Task item =>
Below are some records; output exactly the lines from the line with "X16459200Y-8839200D01*" to the line with "X12951986Y-9193129D01*", both ends kept, and nothing more.

Records for the task =>
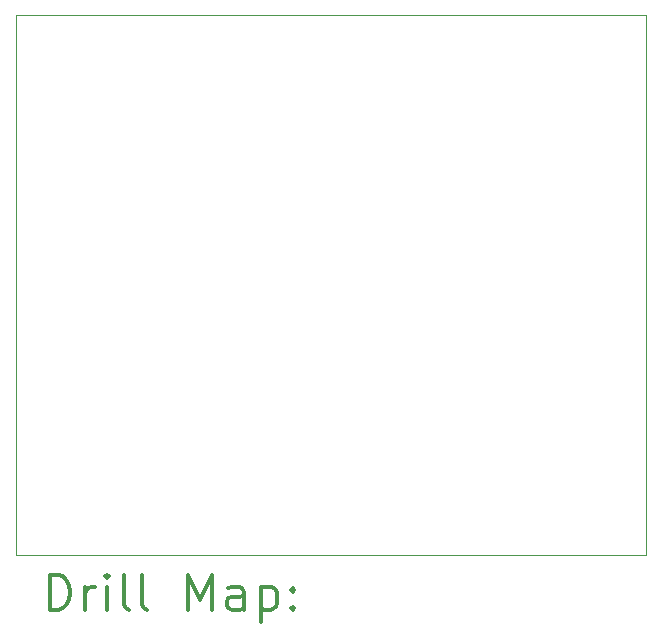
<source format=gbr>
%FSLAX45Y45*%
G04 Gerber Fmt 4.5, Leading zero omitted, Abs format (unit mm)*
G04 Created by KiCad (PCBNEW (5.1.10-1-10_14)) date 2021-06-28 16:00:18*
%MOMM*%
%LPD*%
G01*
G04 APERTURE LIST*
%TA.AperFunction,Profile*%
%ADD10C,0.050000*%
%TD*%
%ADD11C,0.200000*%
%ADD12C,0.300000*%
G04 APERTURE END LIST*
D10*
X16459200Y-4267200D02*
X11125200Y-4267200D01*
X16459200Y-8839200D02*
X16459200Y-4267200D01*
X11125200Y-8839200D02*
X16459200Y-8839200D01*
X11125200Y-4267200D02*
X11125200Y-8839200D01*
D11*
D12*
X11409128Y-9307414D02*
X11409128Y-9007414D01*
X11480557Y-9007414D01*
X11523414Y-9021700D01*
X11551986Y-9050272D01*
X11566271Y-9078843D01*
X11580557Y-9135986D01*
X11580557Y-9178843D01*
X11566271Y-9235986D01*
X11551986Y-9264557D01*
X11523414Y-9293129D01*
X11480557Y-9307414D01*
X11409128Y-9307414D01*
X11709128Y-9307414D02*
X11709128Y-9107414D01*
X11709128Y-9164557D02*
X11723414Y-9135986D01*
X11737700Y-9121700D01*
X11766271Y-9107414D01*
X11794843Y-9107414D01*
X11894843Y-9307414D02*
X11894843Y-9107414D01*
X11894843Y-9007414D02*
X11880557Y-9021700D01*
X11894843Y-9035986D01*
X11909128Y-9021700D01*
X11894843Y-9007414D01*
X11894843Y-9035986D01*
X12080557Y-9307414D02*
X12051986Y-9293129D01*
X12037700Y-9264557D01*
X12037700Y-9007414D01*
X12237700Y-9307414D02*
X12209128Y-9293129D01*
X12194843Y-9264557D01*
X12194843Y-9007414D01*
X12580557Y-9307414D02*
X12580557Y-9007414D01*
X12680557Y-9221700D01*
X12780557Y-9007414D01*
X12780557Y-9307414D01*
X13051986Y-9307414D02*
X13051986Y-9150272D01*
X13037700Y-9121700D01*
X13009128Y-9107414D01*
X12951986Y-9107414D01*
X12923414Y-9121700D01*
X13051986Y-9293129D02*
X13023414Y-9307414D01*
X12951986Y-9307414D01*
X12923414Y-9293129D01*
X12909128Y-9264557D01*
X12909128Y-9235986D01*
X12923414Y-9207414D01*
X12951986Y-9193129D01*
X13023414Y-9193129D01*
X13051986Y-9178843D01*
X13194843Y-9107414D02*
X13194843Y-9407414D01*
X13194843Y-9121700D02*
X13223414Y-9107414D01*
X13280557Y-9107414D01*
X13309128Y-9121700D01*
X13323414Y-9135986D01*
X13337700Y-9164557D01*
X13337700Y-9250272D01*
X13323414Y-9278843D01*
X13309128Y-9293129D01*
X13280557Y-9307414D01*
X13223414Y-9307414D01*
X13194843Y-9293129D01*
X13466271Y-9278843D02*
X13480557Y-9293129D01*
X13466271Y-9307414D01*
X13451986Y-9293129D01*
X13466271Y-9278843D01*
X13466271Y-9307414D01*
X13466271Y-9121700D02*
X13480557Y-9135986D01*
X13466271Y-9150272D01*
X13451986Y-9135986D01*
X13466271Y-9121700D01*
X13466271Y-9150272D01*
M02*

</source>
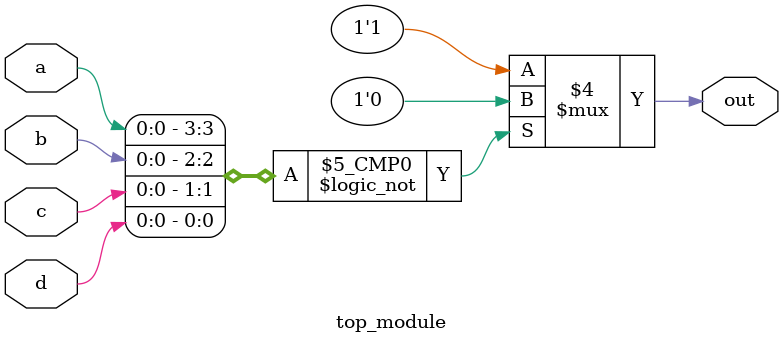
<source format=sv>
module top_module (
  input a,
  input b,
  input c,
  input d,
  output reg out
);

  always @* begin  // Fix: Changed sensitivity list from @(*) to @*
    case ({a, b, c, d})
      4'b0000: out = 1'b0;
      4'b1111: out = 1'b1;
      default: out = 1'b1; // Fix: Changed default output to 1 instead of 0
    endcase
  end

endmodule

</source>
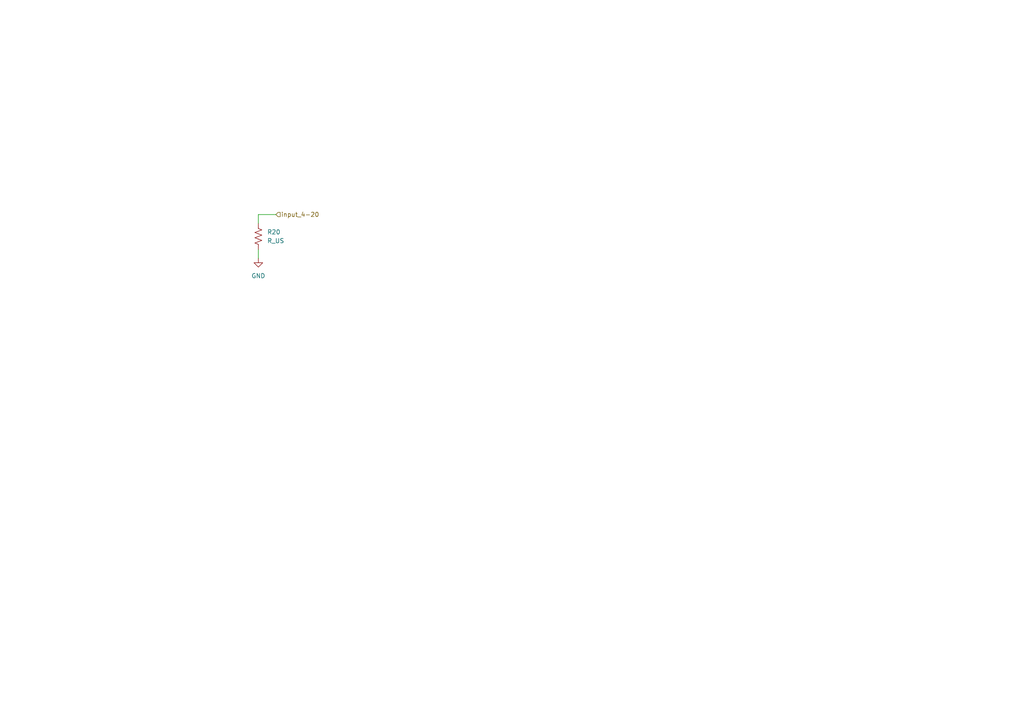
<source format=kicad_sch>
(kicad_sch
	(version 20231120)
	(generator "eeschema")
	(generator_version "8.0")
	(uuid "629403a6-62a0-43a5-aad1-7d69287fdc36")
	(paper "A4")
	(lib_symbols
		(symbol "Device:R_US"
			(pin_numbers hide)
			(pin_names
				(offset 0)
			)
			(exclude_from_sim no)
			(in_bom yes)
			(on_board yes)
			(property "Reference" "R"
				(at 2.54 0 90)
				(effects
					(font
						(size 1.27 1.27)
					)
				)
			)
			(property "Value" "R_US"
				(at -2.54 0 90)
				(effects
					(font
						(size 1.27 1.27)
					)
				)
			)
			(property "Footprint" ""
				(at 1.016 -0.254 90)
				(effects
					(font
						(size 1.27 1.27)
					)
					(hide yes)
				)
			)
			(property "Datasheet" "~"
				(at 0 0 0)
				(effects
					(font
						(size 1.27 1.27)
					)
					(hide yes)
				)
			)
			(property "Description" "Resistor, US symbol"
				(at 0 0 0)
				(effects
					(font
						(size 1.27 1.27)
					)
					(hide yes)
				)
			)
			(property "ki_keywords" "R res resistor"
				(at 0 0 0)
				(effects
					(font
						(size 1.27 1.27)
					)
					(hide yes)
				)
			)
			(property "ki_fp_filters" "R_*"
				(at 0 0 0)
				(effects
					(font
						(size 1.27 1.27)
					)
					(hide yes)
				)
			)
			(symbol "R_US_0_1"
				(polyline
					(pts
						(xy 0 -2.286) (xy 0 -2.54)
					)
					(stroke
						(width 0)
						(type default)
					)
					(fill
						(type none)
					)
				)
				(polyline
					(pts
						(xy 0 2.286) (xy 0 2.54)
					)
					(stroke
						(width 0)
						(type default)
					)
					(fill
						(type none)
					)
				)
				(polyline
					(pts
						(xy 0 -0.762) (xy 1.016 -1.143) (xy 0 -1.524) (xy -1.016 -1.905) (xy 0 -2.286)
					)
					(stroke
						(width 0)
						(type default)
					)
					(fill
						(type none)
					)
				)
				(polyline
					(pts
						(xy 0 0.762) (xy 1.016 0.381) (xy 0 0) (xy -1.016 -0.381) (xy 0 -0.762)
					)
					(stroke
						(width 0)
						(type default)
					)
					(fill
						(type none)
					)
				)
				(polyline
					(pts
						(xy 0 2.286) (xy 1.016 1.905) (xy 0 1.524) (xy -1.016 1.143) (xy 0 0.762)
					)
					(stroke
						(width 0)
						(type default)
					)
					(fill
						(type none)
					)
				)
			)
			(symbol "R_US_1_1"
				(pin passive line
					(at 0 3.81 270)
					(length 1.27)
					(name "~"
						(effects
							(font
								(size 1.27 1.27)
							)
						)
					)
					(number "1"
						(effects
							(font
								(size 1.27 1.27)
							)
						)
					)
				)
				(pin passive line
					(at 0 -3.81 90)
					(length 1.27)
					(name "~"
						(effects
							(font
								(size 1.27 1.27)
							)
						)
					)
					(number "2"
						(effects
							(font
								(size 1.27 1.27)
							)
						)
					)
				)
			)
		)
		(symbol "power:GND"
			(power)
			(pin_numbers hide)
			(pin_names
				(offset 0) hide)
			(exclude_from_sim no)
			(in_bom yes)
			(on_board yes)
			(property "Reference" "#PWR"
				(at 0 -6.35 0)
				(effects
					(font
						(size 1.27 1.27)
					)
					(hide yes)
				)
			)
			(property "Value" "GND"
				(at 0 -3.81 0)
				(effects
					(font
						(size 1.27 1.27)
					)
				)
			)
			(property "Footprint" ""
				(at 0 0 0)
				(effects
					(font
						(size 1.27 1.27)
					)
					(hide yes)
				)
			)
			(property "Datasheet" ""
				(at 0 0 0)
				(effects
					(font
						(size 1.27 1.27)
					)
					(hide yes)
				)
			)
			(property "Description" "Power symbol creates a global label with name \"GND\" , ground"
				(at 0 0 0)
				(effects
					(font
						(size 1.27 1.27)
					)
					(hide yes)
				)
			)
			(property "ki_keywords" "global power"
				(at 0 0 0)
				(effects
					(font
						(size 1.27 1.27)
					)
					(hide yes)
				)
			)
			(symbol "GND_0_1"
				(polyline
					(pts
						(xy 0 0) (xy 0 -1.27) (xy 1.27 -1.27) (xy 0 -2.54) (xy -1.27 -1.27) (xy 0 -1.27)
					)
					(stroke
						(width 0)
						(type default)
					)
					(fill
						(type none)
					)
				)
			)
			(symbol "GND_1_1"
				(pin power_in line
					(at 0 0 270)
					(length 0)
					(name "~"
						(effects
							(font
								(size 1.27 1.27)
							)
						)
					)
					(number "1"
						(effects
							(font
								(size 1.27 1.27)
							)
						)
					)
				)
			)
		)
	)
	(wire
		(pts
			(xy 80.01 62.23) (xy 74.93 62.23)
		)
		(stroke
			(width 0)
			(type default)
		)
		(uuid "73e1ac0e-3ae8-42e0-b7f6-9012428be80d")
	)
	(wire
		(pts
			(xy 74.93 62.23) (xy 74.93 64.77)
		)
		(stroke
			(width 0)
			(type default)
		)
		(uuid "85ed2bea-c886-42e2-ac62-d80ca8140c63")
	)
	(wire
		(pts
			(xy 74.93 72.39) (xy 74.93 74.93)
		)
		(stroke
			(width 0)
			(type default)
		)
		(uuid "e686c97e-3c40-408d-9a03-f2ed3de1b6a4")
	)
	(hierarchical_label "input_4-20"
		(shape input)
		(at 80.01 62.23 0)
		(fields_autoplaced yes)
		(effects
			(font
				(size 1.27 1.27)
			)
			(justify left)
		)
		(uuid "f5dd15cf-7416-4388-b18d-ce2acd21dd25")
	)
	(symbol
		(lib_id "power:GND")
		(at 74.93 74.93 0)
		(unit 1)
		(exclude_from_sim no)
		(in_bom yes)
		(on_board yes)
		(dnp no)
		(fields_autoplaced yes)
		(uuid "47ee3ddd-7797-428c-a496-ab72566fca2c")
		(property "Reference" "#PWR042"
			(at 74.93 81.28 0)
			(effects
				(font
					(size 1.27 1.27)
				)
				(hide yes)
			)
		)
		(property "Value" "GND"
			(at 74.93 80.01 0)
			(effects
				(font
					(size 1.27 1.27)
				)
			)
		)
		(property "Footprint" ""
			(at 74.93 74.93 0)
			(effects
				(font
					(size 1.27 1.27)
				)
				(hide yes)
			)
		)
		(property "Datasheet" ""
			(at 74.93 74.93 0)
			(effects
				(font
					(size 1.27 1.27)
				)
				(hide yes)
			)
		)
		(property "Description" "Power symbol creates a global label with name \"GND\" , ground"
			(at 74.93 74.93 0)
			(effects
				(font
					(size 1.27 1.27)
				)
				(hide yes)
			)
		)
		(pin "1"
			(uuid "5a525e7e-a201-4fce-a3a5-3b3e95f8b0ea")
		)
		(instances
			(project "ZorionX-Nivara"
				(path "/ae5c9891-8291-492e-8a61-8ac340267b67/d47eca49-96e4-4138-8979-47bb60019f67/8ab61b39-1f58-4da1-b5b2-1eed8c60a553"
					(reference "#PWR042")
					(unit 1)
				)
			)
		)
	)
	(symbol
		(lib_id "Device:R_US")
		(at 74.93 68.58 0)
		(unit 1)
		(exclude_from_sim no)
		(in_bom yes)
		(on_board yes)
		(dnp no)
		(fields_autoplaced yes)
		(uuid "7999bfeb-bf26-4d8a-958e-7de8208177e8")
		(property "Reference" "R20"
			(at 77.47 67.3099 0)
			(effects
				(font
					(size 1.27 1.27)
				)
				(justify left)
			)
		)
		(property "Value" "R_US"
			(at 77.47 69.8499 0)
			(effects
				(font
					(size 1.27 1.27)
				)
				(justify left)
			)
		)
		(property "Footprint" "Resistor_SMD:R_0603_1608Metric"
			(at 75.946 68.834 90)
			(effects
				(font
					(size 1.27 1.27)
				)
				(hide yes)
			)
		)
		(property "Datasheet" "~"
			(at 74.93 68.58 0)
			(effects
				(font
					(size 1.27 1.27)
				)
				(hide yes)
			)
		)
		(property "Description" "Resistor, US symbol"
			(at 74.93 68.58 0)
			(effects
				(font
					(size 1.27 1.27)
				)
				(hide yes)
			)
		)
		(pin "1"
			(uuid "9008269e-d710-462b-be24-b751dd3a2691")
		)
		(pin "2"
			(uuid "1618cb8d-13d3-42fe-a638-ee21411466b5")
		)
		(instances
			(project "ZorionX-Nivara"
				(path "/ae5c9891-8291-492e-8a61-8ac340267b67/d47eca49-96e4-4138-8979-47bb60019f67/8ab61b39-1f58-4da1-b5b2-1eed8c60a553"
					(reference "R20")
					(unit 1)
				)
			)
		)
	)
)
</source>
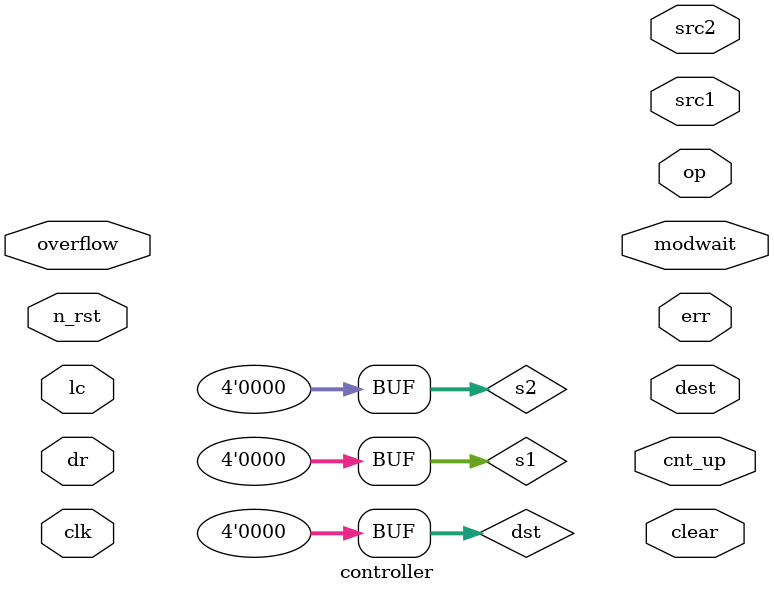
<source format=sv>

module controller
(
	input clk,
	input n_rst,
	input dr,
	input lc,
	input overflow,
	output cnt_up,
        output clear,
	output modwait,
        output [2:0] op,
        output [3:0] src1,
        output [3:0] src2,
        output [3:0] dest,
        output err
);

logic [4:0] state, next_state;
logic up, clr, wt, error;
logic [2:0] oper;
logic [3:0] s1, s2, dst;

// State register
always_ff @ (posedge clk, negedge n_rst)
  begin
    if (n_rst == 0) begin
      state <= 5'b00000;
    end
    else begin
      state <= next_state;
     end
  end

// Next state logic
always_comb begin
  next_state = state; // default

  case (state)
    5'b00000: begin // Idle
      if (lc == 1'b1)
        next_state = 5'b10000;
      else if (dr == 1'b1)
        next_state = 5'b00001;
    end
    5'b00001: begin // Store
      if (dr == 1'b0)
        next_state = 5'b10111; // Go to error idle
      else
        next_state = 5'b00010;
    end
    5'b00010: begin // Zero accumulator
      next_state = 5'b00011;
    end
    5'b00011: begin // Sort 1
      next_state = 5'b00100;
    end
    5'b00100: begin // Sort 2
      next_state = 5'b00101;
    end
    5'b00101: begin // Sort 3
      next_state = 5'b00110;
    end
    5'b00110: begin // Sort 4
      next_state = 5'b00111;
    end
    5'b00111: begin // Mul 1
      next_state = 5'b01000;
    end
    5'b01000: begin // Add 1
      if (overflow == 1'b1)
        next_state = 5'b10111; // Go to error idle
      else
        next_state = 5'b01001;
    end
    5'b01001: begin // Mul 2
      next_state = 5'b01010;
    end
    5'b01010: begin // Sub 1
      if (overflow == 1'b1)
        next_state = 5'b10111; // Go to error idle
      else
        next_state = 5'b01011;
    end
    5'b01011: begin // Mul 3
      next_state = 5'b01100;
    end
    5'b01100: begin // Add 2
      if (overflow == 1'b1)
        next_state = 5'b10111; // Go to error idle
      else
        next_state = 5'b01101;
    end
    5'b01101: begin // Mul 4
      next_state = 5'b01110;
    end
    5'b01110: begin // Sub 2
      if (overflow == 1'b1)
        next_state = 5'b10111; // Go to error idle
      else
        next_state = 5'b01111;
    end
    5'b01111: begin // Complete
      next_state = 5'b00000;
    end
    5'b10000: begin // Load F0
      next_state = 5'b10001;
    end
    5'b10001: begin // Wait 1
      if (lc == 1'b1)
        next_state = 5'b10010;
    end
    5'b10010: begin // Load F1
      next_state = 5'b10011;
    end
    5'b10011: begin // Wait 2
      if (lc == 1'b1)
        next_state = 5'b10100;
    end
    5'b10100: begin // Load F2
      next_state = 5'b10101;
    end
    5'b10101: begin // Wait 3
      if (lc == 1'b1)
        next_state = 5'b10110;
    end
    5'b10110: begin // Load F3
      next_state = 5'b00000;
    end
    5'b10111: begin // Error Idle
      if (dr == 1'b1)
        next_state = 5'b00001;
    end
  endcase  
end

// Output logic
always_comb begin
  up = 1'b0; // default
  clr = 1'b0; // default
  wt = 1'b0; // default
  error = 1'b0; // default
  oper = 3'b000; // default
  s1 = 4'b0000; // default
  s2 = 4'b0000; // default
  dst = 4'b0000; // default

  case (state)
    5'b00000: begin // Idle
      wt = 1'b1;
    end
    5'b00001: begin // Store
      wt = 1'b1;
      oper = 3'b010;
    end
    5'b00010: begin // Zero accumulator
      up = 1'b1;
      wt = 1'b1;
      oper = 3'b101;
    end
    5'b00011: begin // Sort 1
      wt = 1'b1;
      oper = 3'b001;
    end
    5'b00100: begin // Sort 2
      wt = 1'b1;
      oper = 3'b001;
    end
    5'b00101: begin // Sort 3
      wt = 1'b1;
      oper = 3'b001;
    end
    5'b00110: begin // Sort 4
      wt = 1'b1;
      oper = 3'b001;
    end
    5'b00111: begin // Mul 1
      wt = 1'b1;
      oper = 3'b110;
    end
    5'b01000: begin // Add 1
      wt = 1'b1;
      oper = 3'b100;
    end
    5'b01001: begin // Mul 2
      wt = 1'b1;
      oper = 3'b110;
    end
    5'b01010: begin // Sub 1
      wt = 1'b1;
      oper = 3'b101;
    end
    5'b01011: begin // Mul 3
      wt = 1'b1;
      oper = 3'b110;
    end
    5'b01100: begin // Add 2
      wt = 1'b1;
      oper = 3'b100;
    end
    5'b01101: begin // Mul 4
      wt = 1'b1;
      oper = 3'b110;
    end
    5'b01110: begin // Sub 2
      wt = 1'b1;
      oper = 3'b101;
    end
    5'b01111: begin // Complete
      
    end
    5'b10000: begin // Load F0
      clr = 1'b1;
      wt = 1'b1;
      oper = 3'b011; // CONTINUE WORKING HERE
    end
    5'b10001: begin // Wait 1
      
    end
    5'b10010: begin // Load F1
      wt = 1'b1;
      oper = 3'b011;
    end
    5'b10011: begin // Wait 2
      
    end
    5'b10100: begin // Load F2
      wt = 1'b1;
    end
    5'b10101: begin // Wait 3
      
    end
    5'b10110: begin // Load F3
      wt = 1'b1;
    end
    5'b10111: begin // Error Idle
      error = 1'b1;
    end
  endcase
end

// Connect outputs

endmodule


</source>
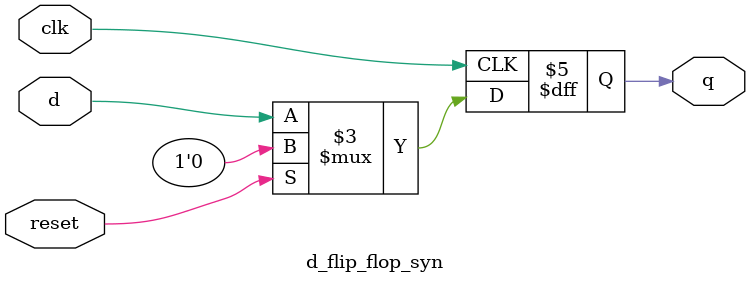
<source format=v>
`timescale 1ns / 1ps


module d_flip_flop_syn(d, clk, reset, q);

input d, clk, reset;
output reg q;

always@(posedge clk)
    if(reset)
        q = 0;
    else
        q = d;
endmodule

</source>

Task output =>
X16459200Y-8839200D01*
X11125200Y-4267200D02*
X11125200Y-8839200D01*
D11*
D12*
X11409128Y-9307414D02*
X11409128Y-9007414D01*
X11480557Y-9007414D01*
X11523414Y-9021700D01*
X11551986Y-9050272D01*
X11566271Y-9078843D01*
X11580557Y-9135986D01*
X11580557Y-9178843D01*
X11566271Y-9235986D01*
X11551986Y-9264557D01*
X11523414Y-9293129D01*
X11480557Y-9307414D01*
X11409128Y-9307414D01*
X11709128Y-9307414D02*
X11709128Y-9107414D01*
X11709128Y-9164557D02*
X11723414Y-9135986D01*
X11737700Y-9121700D01*
X11766271Y-9107414D01*
X11794843Y-9107414D01*
X11894843Y-9307414D02*
X11894843Y-9107414D01*
X11894843Y-9007414D02*
X11880557Y-9021700D01*
X11894843Y-9035986D01*
X11909128Y-9021700D01*
X11894843Y-9007414D01*
X11894843Y-9035986D01*
X12080557Y-9307414D02*
X12051986Y-9293129D01*
X12037700Y-9264557D01*
X12037700Y-9007414D01*
X12237700Y-9307414D02*
X12209128Y-9293129D01*
X12194843Y-9264557D01*
X12194843Y-9007414D01*
X12580557Y-9307414D02*
X12580557Y-9007414D01*
X12680557Y-9221700D01*
X12780557Y-9007414D01*
X12780557Y-9307414D01*
X13051986Y-9307414D02*
X13051986Y-9150272D01*
X13037700Y-9121700D01*
X13009128Y-9107414D01*
X12951986Y-9107414D01*
X12923414Y-9121700D01*
X13051986Y-9293129D02*
X13023414Y-9307414D01*
X12951986Y-9307414D01*
X12923414Y-9293129D01*
X12909128Y-9264557D01*
X12909128Y-9235986D01*
X12923414Y-9207414D01*
X12951986Y-9193129D01*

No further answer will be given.